Fake American Female Doctor Sued For The Death Of Hundreds Of Ugandan Children
October 03, 2020 76
When will Africa wake up to realize that we have sold ourselves short among the commonwealth of nations?
How can we be bold enough to tell our future generations that we abandoned the medical science of our ancestors and left the care of our women and children in the hands of foreigners?
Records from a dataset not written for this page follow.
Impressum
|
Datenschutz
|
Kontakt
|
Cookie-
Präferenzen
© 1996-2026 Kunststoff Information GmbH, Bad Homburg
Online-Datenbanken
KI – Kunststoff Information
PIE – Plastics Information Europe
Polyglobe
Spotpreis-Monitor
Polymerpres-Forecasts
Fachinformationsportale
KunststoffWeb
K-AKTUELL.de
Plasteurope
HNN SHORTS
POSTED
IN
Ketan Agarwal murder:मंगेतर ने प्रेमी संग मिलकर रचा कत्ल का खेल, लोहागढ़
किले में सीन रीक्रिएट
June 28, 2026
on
What is even more disheartening is that we have become so
gullible and dependent on the Caucasians that we allow fake doctors to treat our
people. Why? Just because they are white!!!
When we stumbled on this story, we were shocked beyond our imagination. "How can the authorities in Africa, be so blind and careless to allow this kind of mistake", were the thoughts we battled with.
It has been reported that a certain American woman, named Renee Bach has caused the death of hundreds of Ugandan children and has been taken to court to answer for her crimes against the people of Uganda. For a considerable length of time, she posed to be a medical doctor and lived in Jinja, Uganda, where practiced her false medicine.
She runs a non-profit organization called "Serving His Children" (SHC), under the American Missionary. Her organization and also the American missionary will all be present in the court to answer to these cases of forgery, and murder.
Two women, Gimbo Brenda and Kakai Annett, under the guidance of the Women’s Pro Bono Initiative (WPI), are already at the forefront of prosecuting the American fake doctor and her collaborators.
Both women in their statement said that they all believed that Renee Bach was a medical practitioner and doctor, due to her regular appearance in white laboratory coats and stethoscope. They were forced to believe that her home was a medical center since she was always seen giving drugs to the children who were in her custody and care.
After the death of their children, the mothers then learned the harsh truth that Renne was not a doctor. Following the case and prosecution, her facility was shut down and restricted from giving any further treatment to the people of Uganda.
In their case, the Women’s Pro Bono Initiative (WPI) have insisted that Renee's activities as a false doctor led to the demise of more than a hundred children. In her bid to become a hero, just like she has been thought, she ended up depriving those children of the right to proper health care and dignity, and invariably, led to their deaths.
The complainants and families of the dead children demanded that the activities of Renee's organization be closed in Uganda, and that the organization and also the American mission should pay adequate and due compensations to the families that were affected.
In a statement on the issue, Gimbo Brenda said that “There are procedural and regulatory mechanisms that ought to be followed when establishing a medical facility in Uganda."
She further stated that "Even so the law provides for licensing agencies and protocols for who should practice medicine in Uganda. It is unacceptable, narcissistic behavior, for anyone, black or white, rich or poor, missionary or angel to pass off as a ‘medical practitioner’ when they are not.”
Her opinion was that they mislead the vulnerable members of the public and in turn endangering lives.
An officer of WPI also added that “The actions of Renee & SHC have caused so much pain, injustice, a lack of transparency, and accountability by the organization Serving His Children. The Judiciary has a role to play in ending this.”
Also recounting her pain in grief, one of the mothers, Ms. Kakai Rose said that “My son – Elijah Benjamin would be two (2) years old today had he been alive. I delivered him at Jinja Hospital on 21st January 2017. I feel his life was snatched from my arms by the actions of Ms. Renee Bach. I hope the court can give me Justice.”
It was reported that Renee started her organization as a feeding program and then later changed it to a rehabilitation center for kids who were malnourished.
Her case should be an eye-opener to many African nations and organizations.
Our people need to be more careful when they accept and open their doors to just any white person who claims to be saving lives in Africa. More time and resources should be given in investigating those who we open our borders to as missionaries and healthcare givers.
She might have meant well at the initial instance, but her decision to play God or Doctor, when she was neither, made her sacrifice the lives of Ugandan children on the altar of ego and "messiah complex."